A dimensão do problema é reforçada por dados anteriores. Pesquisa do sociólogo Luiz Valério de Paula Trindade apontou que, em 2022, mulheres negras entre 20 e 35 anos representaram 81% das vítimas de discurso racista na plataforma Facebook no Brasil. O dado evidencia a centralidade das redes sociais como instrumentos de reprodução de desigualdades estruturais.


O estudo também analisa os efeitos dessas violências, destacando impactos na liberdade de expressão, com casos de autocensura, abandono de atividades públicas e retração política.
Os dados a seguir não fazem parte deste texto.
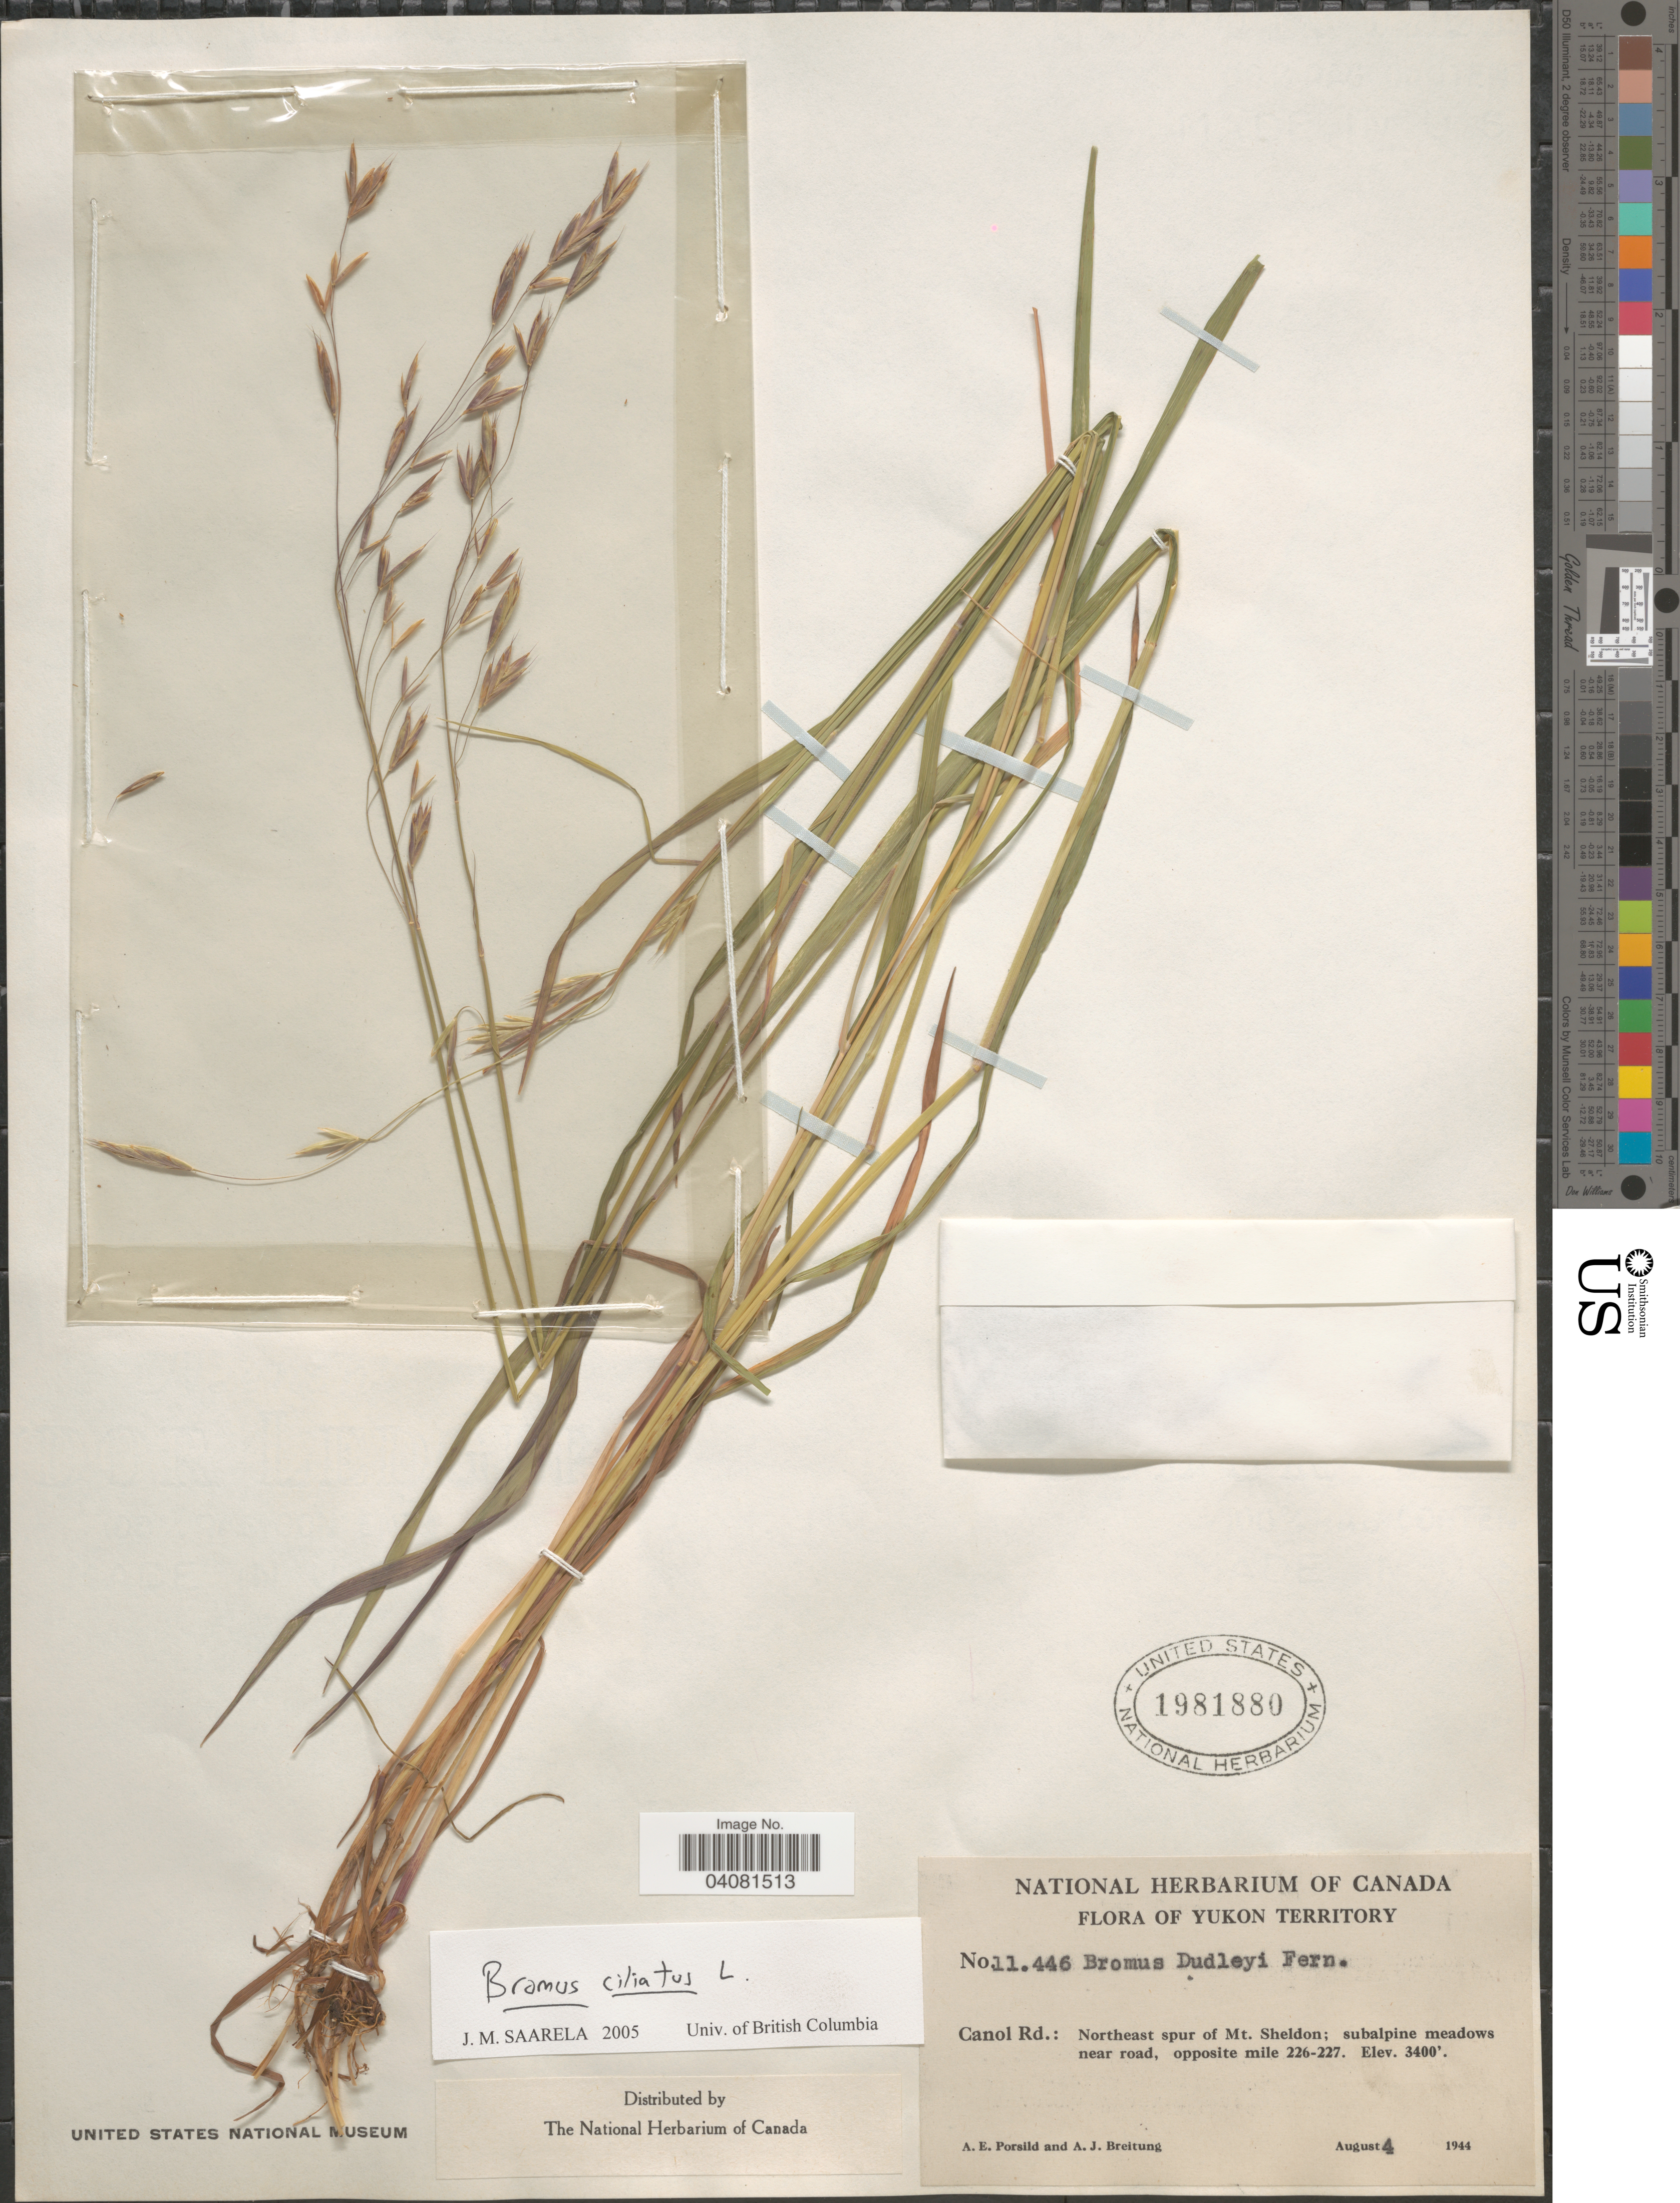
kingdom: Plantae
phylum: Tracheophyta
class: Liliopsida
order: Poales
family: Poaceae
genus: Bromus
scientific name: Bromus ciliatus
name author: L.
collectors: A. E. Porsild & A. Breitung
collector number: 11446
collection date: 1944-08-04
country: Canada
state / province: Yukon Territory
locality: Canol Rd.: Northeast spur of Mt. Sheldon: subalpine meadows near road, opposite mile 226-227.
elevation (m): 1036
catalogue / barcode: US 1981880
As consequências incluem danos psicológicos persistentes e barreiras ao desenvolvimento profissional e ao engajamento em movimentos sociais.


Apesar do cenário, a pesquisa identifica estratégias de resistência coletiva. Mulheres negras têm criado redes de apoio, coletivos e espaços digitais próprios para enfrentar a violência e reconstruir suas trajetórias. A diretora Bárbara Paes afirmou: “As participantes da pesquisa se recusaram a ficar silenciadas. São histórias de reconstrução coletiva”.


Um dos exemplos é o de Mariane, 27 anos, maquiadora e líder comunitária, que abandonou redes sociais após sofrer ataques racistas, misóginos e gordofóbicos. O processo de recuperação começou por meio da articulação com uma vizinha e da integração a um coletivo feminista negro, onde encontrou suporte e compreensão sobre a violência sofrida.


A estudante Letícia, 24 anos, que enfrentou agressão física e campanhas de difamação online, relatou a importância da coletividade para permanecer ativa nos espaços digitais. “Por mais que esse espaço seja hostil, estou disposta a construir algo mais acolhedor para nós. […] É um lugar onde eu fui vítima de violência. […] Mas é um lugar onde eu vou ficar, porque é uma arena de disputa política”, afirmou.


O Instituto Minas Programam, responsável pela pesquisa, foi criado em 2015 com o objetivo de enfrentar desigualdades de gênero e raça nas áreas de ciência e tecnologia. A organização oferece cursos, oficinas e treinamentos gratuitos voltados principalmente para mulheres negras e indígenas, buscando ampliar o acesso e a permanência nesses campos.